■ Provided text:
══════════

What Happens After Someone Is Pulled Over On Suspicion Of A Drug DUI?
A couple of things can happen after someone is pulled over on suspicion of a drug DUI. There are people who are certified as Drug Recognition Experts who claim to have the ability to recognize certain features about a person’s appearance in order to determine whether or not they are under the influence of some sort of drug. So, if the regular street officer is not certified, he or she may call someone who is certified to come to the scene and see if they can develop probable cause as to whether or not the person has been using drugs. If that happens, then they are probably going to arrest the person and ask them to consent to a blood test. If a person consents to a blood test, then a nurse or other certified person will draw a sample of blood for the lab to analyze. This will allow law enforcement to determine whether or not the person has drugs in their system. However, there is nothing illegal about driving with drugs in your system; it’s only illegal to drive while under the influence of an impairing substance.
The heart of the issue is based on the fact that some people take medication, and even people who have smoked marijuana in the past have been under the influence of marijuana or used other drugs. So, initially they’ll determine whether or not there is probable cause for arrest. If there is an arrest, they’ll seek a blood test. If the person doesn’t consent to a blood test, they’ll seek a search warrant from the magistrate. If the magistrate issues a warrant, then they’ll take the blood sample by force, and it will be sent to the lab for analysis.
Depending on the results of the blood test, the defense may need to hire independent experts to analyze the report from the lab. If there is still a sample left, they will sometimes have it analyzed a second time in order to determine whether or not the person was actually impaired while driving.
What Are The Penalties Associated With Refusing A Blood Test In A Drug DUI Case?
If there is probable cause for arrest for an implied consent offense (also referred to as an impaired driving offense), then the officer can request that the person submit to a chemical test. If the officer has reason to believe that the driver is impaired by something other than alcohol, they will probably ask the person to submit to a blood test. Under these circumstances, refusal to submit to a blood test will result in a magistrate issuing an immediate revocation of the person’s license. In response, the North Carolina Department of Motor Vehicles would revoke the person’s license for a year. The driver would have the same hearing rights to contest the revocation with the Department of Motor Vehicles, but it would be the same procedure as refusing a breath test.

══════════

■ Parts of the exercise:
1/ Why, according to the drug DUI text, might the defense have a leftover blood sample analyzed a second time? Answer in one to three sentences.
2/ Continue the drug DUI text from its final sentence onward.
The lines after this are separate material with no connection to the drug DUI text.

■ Records supplied:
══════════

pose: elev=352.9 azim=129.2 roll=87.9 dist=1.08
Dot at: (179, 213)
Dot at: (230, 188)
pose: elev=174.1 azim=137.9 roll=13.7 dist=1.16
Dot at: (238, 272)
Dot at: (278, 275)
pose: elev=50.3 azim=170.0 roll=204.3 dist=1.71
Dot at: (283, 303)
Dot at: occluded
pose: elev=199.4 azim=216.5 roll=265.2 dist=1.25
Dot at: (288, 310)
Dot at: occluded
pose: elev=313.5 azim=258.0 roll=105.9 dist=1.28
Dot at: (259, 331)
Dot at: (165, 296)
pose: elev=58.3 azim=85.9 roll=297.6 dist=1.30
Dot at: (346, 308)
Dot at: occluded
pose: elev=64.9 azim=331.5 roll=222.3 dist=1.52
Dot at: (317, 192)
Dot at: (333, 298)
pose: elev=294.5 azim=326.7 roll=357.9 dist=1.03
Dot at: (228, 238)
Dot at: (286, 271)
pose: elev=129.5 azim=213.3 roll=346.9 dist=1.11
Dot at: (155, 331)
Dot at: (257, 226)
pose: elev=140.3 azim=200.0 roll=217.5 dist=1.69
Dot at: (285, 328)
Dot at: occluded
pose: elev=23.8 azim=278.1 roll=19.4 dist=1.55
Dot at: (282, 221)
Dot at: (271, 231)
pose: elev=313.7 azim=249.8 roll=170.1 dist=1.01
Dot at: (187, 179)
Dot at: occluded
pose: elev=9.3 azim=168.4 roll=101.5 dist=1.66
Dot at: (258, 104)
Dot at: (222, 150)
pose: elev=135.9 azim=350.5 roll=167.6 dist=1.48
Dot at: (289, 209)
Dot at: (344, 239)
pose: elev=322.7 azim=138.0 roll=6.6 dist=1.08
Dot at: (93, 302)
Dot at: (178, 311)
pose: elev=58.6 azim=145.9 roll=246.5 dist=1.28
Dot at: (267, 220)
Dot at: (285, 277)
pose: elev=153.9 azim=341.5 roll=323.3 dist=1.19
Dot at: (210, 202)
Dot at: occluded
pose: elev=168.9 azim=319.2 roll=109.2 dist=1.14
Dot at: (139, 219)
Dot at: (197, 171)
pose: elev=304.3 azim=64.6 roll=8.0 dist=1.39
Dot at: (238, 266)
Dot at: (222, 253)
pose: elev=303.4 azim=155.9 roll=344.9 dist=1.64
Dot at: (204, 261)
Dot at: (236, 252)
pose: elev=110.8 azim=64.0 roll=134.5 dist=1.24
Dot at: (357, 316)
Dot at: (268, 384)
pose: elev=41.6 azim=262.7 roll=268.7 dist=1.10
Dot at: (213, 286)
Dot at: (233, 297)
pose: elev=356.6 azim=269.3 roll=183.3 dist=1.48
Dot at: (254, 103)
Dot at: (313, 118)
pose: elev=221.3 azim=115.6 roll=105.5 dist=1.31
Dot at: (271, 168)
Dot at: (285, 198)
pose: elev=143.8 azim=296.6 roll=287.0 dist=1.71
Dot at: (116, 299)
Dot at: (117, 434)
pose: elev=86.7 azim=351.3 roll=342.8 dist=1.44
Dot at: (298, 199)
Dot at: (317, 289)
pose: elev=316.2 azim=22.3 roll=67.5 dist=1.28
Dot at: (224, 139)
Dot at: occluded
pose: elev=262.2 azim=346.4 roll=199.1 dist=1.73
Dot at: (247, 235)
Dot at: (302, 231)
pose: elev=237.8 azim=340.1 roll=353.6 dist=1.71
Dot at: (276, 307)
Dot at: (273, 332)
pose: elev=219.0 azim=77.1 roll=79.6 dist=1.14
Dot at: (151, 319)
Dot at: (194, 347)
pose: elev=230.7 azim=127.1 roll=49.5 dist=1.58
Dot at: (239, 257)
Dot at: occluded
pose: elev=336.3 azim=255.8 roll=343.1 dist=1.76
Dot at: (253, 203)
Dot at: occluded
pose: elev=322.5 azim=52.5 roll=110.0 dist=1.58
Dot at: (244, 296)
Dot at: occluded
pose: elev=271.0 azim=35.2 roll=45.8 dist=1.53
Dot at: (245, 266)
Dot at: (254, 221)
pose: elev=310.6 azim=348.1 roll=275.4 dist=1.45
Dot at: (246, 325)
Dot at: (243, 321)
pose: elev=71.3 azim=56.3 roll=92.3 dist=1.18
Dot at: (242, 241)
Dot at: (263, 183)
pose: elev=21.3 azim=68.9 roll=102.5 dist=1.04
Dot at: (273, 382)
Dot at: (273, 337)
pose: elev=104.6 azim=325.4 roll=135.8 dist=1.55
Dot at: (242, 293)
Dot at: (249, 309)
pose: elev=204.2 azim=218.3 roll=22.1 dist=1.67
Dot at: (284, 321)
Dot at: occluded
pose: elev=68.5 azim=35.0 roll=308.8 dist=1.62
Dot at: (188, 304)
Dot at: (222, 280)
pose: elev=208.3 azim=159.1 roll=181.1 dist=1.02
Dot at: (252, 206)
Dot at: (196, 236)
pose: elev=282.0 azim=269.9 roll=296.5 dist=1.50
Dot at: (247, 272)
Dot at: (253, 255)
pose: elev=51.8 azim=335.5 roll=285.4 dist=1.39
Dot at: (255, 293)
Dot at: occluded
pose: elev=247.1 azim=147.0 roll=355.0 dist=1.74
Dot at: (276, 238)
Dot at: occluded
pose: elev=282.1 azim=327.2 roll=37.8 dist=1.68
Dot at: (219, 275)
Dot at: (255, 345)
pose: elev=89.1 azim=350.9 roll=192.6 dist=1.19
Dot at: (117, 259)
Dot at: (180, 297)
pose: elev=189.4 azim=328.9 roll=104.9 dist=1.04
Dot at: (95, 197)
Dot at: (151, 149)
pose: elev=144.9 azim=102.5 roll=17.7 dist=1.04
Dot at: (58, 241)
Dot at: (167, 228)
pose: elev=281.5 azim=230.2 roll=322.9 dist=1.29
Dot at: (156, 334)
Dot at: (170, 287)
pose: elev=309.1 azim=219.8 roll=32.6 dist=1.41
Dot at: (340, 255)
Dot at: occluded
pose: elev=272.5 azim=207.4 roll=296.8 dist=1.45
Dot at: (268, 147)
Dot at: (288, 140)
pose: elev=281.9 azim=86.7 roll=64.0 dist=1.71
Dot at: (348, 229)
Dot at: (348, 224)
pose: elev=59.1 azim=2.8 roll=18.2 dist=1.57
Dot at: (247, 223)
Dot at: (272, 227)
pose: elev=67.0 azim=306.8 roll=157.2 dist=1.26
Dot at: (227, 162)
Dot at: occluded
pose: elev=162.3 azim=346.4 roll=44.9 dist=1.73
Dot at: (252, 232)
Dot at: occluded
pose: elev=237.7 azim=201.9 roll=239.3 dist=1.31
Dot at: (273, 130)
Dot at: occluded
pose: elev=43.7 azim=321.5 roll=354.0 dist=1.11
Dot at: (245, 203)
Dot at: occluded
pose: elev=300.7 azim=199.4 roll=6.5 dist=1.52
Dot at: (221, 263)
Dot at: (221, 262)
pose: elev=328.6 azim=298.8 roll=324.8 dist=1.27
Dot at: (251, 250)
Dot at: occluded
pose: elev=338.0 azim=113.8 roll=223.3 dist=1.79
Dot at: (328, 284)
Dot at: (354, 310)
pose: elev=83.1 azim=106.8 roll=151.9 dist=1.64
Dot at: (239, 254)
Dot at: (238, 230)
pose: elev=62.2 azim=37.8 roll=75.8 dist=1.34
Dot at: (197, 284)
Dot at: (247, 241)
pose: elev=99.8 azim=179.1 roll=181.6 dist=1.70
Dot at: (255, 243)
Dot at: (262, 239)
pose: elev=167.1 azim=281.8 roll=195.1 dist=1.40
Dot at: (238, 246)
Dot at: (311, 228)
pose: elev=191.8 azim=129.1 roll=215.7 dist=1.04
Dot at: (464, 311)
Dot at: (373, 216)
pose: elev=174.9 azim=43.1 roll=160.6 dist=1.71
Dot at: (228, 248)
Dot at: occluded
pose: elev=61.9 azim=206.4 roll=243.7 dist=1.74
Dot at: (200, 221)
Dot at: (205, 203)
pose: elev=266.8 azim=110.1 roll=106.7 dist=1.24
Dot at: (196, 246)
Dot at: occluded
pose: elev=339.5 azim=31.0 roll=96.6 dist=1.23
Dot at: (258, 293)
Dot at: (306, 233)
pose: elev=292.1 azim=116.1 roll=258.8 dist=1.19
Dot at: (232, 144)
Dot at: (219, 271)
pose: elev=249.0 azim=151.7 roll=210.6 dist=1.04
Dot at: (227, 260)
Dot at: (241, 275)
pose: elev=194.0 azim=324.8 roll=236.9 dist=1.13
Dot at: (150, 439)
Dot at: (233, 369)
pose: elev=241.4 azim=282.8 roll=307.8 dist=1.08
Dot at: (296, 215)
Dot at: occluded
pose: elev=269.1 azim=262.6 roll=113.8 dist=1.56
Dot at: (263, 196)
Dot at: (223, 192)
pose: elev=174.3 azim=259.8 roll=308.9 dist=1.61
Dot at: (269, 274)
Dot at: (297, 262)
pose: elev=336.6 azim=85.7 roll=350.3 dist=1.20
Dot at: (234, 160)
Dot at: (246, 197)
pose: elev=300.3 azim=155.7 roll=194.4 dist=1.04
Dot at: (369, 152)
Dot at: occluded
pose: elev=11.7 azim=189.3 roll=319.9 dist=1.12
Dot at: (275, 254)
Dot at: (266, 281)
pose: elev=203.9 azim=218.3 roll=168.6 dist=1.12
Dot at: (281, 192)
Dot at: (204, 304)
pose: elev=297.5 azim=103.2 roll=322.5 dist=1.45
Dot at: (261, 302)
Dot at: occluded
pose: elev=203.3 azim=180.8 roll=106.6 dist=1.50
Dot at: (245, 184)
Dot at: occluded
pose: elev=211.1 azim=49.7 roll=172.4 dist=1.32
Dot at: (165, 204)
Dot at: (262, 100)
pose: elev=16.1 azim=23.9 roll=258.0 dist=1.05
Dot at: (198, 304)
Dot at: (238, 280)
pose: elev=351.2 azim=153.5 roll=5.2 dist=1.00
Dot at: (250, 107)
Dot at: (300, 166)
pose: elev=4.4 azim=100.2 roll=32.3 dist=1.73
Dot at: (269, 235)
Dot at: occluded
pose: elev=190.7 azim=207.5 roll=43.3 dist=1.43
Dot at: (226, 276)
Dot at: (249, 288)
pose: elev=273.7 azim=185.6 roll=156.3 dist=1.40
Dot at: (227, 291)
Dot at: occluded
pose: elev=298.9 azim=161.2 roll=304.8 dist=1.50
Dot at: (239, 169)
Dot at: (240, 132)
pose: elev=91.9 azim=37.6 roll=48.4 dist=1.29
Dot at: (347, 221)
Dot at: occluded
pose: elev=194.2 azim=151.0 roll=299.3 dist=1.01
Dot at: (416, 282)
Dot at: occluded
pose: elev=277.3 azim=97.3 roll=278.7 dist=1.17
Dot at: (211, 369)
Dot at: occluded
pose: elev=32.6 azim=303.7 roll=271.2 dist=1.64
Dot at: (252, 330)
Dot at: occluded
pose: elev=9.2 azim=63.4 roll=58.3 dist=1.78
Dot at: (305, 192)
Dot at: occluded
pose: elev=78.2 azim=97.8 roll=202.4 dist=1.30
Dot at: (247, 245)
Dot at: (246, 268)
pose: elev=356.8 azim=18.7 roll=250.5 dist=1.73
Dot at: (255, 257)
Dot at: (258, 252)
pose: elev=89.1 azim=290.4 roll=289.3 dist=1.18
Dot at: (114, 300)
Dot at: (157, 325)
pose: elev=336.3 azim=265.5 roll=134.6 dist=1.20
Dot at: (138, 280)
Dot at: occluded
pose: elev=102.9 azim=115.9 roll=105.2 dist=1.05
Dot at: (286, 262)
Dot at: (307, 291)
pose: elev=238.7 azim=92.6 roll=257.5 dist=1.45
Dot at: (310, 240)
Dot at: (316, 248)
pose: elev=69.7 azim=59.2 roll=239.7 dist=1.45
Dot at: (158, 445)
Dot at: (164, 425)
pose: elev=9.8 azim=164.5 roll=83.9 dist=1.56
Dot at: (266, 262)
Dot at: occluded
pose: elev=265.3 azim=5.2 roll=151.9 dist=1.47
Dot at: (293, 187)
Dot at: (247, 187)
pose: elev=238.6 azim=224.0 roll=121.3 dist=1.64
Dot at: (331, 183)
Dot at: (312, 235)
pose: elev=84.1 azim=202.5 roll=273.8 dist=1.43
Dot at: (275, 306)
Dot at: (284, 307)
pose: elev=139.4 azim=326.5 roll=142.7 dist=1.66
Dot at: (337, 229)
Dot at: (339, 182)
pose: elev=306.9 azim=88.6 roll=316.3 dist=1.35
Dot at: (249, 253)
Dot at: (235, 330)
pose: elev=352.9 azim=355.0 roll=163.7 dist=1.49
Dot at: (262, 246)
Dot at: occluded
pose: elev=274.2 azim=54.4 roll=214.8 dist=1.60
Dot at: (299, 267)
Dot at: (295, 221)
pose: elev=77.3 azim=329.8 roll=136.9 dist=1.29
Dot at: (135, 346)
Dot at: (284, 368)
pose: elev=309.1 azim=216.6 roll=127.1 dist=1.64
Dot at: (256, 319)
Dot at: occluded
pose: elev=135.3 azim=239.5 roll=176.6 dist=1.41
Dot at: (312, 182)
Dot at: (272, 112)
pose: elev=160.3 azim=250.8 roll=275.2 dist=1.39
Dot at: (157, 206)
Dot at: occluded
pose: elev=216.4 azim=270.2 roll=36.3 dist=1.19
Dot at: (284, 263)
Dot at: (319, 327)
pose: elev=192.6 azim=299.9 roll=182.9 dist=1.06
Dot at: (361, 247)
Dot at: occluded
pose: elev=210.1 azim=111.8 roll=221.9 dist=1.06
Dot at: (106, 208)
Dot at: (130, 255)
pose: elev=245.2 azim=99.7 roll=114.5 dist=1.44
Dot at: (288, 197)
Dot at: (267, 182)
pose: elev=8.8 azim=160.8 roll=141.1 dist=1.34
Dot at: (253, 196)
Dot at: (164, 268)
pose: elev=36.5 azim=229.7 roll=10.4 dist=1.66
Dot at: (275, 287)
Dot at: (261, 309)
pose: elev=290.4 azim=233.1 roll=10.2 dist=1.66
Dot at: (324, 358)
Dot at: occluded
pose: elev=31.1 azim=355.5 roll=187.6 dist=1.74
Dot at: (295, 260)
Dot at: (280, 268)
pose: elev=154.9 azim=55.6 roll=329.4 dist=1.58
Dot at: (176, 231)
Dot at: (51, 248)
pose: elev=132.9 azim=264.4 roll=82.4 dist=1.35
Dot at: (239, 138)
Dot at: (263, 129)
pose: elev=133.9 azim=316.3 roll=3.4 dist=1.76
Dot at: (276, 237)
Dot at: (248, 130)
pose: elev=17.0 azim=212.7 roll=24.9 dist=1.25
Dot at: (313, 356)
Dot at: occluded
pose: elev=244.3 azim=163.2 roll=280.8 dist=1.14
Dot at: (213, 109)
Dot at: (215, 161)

══════════

■ Outputs in order:
1/ If some of the sample remains, the defense may have it analyzed again to determine whether the person was actually impaired while driving.

2/
Should Someone Ever Admit To Taking Any Kind Of Drug To An Officer?
I operate under the rule of thumb that a person should not talk to an officer without the advice of counsel. However, if you choose to talk to an officer, you should tell the truth. Volunteering information regarding past drug use is not going to make that much of a difference in a case. In fact, it can be detrimental in two ways. First, admitting to drug use may provide law enforcement with probable cause to take a blood sample. Secondly, if they get a blood sample, they are ultimately going to rely on the results from that test rather than your word. So, if they believe that what you say is inconsistent with what the blood test shows, it will hurt your case.
Even if you are honest and the blood test results are consistent with what you said, the question remains: were you impaired by the substance? The judge or jury is going to make that determination based on what the experts say about the concentration of drug in the blood. So, I don’t think that a person admitting to having used marijuana in the days or weeks before the incident is going to make a difference. A person telling an officer that he or she is on a prescription medication might not hurt, but it’s certainly not going to help if it’s a potentially impairing substance; having a prescription for an impairing substance is not a defense. Using an impairing substance as prescribed can still be a violation of the law if you drive. It’s not a violation to use a prescribed substance, but it is a violation to drive if you are impaired from that substance.